As noted above, aside from certain limited exceptions, the denial of a motion to dismiss is not reviewable through a petition for a writ of mandamus. In their “Statement Why Writ Should Issue,” Lincare and Stewart quote cases from this Court stating that mandamus relief is an appropriate remedy for seeking review of a denial of a motion to dismiss based on immunity under the exclusivity provisions of the Act and that it is an appropriate vehicle for seeking review from this Court of the issue of the availability of a jury trial. Conspicuously absent, however, is any authority stating that the denial of a motion to dismiss for failure to adequately plead a cognizable claim is reviewable by mandamus. Compare Ex parte Kohlberg Kravis Roberts & Co., L.P., 78 So.3d 959, 979 (Ala.2011) (denying a writ of mandamus under similar circumstances). Therefore, the mandamus petition is due to be denied in this regard.

C. Whether Martin is Entitled to a Jury Trial on Her Claims Against Stewart

Stewart contends that the trial court should have struck Martin's demand for a jury trial on her tort claims against Stewart because, as part of her employment with Lincare, Martin signed a waiver of her right to a jury trial. The jury waiver provided, in pertinent part:

“Your signature below indicates that you understand that as a condition of your hire or continued employment, any lawsuit that you may bring against Lincare or any of its subsidiaries or related entities will be decided by a judge, without a jury. To the extent permitted by law, you are knowingly, voluntarily, and intentionally waiving any right you may have to a trial by jury in any litigation arising out of your employment with Lincare or any of its subsidiaries or related entities.

“․

“I hereby acknowledge and understand that as a condition of my employment:

“I am waiving my right to have a trial by jury to resolve any lawsuit related to my application, employment or termination of employment with Lincare or any of its subsidiaries or related entities․”

(Emphasis added.)

This Court has stated:

“The right to a jury trial is a significant right in our jurisprudence. ‘Public policy, the Alabama Rules of Civil Procedure, and the Alabama Constitution all express a preference for trial by jury.’ Ex parte AIG Baker Orange Beach Wharf, L.L.C., 49 So.3d 1198, 1200–01 (Ala.2010) (citing Ex parte Cupps, 782 So.2d [772] at 775 [ (Ala.2000) ] ).”

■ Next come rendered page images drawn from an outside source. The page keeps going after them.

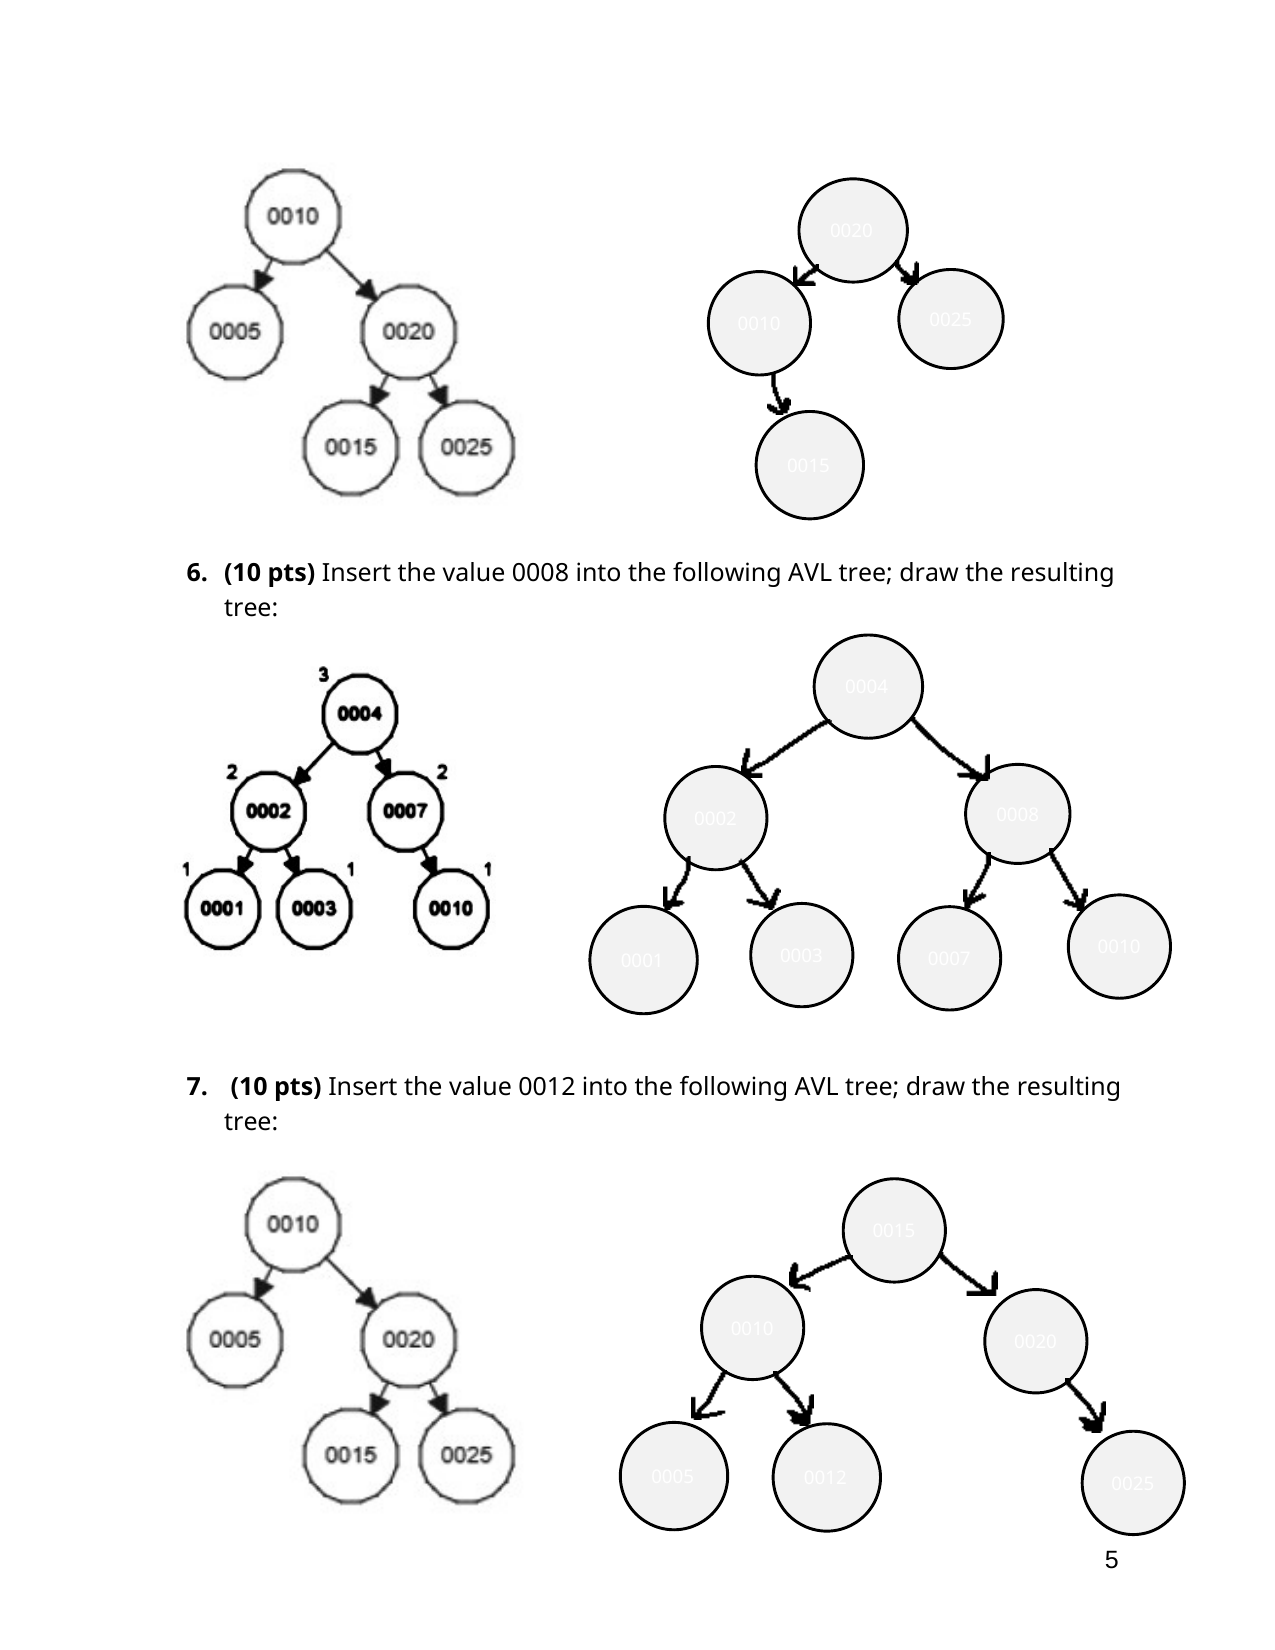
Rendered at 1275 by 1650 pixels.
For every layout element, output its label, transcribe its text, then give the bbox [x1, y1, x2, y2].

picture [789, 1255, 853, 1292]
picture [793, 264, 819, 286]
picture [773, 1371, 814, 1426]
picture [895, 260, 919, 285]
list (10 pts) Insert the value 0012 into the following AVL tree; draw the resulting tree: [186, 1069, 1126, 1138]
picture [1065, 1378, 1106, 1433]
list (10 pts) Insert the value 0008 into the following AVL tree; draw the resulting tree: [186, 554, 1126, 623]
picture [963, 852, 991, 910]
picture [741, 719, 832, 778]
picture [691, 1370, 727, 1420]
picture [911, 717, 990, 781]
picture [1049, 848, 1088, 911]
picture [767, 372, 791, 415]
picture [150, 625, 501, 993]
picture [939, 1252, 998, 1296]
picture [150, 133, 539, 513]
picture [663, 856, 781, 910]
picture [150, 1140, 539, 1521]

Ex parte BancorpSouth Bank, 109 So.3d 163, 166 (Ala.2012).

“Because jury trials are strongly favored in the law, there is a presumption against denying a jury trial based on a contractual waiver, and a waiver of a right to a jury trial must be strictly construed, giving deference to the constitutional guarantee of the right to a trial by jury.”

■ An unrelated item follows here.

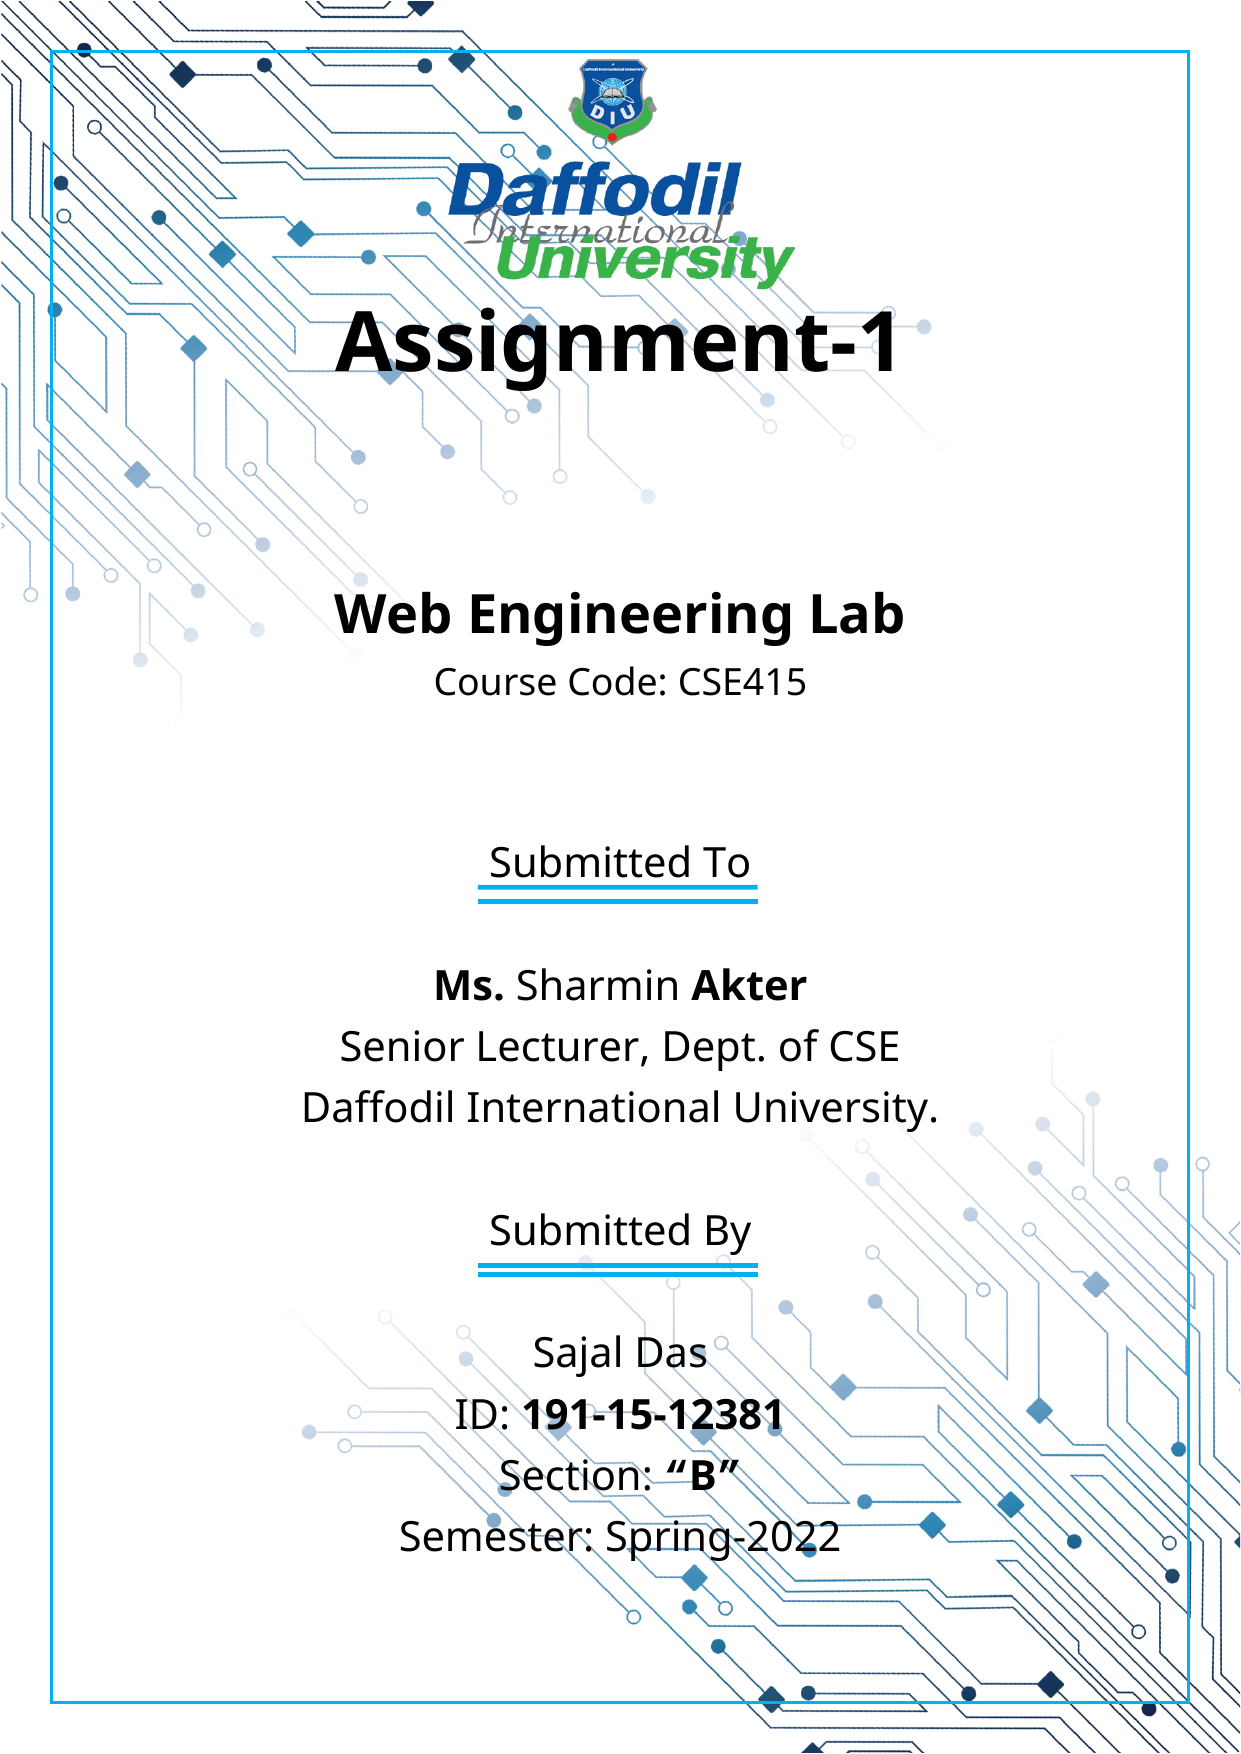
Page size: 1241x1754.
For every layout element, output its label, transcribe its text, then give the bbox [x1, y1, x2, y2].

Ex parte Acosta, 184 So.3d 349, 352 (Ala.2015).

As Martin aptly observes, Stewart is not a party to the jury waiver. Indeed, the waiver is a part of the employment agreement between Martin and Lincare. Especially in light of the foregoing principles regarding the strict construction to be given any waiver of the right to a jury trial, we find no sufficient basis for concluding that Stewart was intended as a third-party beneficiary of the jury waiver or that she is otherwise entitled to enforce the agreement between Martin and Lincare represented by the waiver. Although Lincare itself also seeks to enforce the agreement as to Martin's assault and battery claim against it, that request is moot given our disposition of the assault and battery claim against Lincare, as discussed in Part III.A.4

In short, we find no basis for this Court to order the trial court to strike Martin's jury demand as to her claims against Stewart.

IV. Conclusion

We grant the petition with respect to the trial court's failure to grant the motion to dismiss Martin's tort claims against Lincare because those claims are subsumed under the exclusivity provisions of the Act. The petition is denied with respect to the motion to dismiss Martin's tort-of-outrage claim against Stewart. Finally, we deny the petition with respect to the trial court's failure to strike Martin's jury demand regarding her claims against Stewart.

PETITION GRANTED IN PART AND DENIED IN PART; WRIT ISSUED.

MURDOCK, Justice.

PARKER and MAIN, JJ., concur. BOLIN and BRYAN, JJ., concur in the result.